Rather than defaulting to classic automation, I focused on a pain point—extracting structured data from semi-structured receipts with highly variable layouts—where LLMs and multi-agent systems can truly outperform traditional rule-based solutions. This would be similar to invoice or other business document parsing and identification.

2. Start Lean, Validate Early, and Measure Objectively

Inspired by agentic PM best practices, I started with a rapid prototype (n8n + web UI) to prove feasibility and create a working concept without utilizing engineering resources. Afterwards, I created a “golden set” of real receipts and hand-labeled outputs to move beyond guesswork and ensure that every model, prompt, and system change was measured objectively. This allowed rapid iteration, confidence in improvements, and a reliable baseline for scaling complexity.

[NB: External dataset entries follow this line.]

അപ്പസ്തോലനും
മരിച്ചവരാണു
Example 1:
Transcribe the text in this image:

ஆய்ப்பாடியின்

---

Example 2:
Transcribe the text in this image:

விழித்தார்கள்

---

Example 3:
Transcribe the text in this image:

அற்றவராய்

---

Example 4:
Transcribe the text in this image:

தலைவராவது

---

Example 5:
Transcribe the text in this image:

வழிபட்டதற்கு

3. Decompose the Solution into Agents and Guardrails

Rather than building a monolith, I architected the system as a set of collaborating agents (Parserator, Metador, Namer, Tagger) - each with a specific goal and instructions, orchestrated for division of labor and extensibility. At each hand-off, schema validation and system message rules (“guardrails”) ensured reliability—a core lesson from agentic frameworks. This agentic structure made it possible to adapt, improve, and debug each part independently.

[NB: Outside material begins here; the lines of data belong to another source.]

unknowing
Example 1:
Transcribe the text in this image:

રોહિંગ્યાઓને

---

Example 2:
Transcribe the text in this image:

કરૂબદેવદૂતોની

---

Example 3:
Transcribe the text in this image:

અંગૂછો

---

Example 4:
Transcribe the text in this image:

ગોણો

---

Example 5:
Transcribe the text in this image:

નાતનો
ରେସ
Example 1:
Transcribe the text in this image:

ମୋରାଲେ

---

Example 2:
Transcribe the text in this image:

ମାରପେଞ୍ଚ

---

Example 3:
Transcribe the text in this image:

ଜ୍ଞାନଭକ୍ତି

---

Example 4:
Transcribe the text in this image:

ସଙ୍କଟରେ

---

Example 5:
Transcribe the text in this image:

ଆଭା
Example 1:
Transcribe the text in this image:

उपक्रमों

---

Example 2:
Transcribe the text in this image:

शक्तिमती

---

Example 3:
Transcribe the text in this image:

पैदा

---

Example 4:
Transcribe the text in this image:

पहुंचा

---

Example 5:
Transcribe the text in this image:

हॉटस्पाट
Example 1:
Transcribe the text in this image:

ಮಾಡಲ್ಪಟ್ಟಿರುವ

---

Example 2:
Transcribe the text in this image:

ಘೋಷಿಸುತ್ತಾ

4. Prioritize Metrics, Responsible AI, and UX from the Start

Guided by frameworks like “North Star metrics,” “HHH” (Helpful, Honest, Harmless), and guardrail evaluation, I built the stack to capture real metrics—accuracy, error rates, latency, cost—early and often. This data-driven rigor enabled systematic improvement and transparent, user-centric iteration. Responsible AI was not an afterthought: Human-in-the-loop review, error handling, and clear user feedback channels were prioritized throughout—even though the stakes are low, user trust and data correctness remain essential

5. Roadmap and Scope with Focus

Following the agentic PM advice to “validate riskiest assumptions first,” I narrowed initial scope to core extraction and verification flows. As confidence and capability grew, I incrementally added advanced features (RAG, memory, analytics dashboard), always measuring value added and complexity introduced.

6. Bridge Classic and Agentic PM

This project fused classic PM discipline—clear goals, user empathy, iterative design—with agentic AI PM’s focus on modular agents, systematic evaluation, and robust guardrails. The result was not just a “smarter” feature but a robust, extensible, and differentiated product.

GroceryBot is proof that applying agentic AI PM—layered with classic product craft—can turn even a “messy data” problem into a robust, user-centered solution.

Tools and Technologies

Productivity: Trello (custom automations)

UI Design: Adobe Fresco + Storybook

Front End: React (Dockerized), Storybook (Component Dev & Docs)

Back End: Python, Flask, LangChain (Dockerized)

AI/LLM: OpenAI API, Retrieval-Augmented Generation (RAG), ChromaDB

Testing/Quality: Jest & pytest (Unit & Integration testing)

Dashboards/Analytics: Metabase (Dockerized)

Workflow Automation (Concept): n8n

Video Demo

The receipt processing still takes a while - but the more items are added to the vector database for each store the faster the process becomes.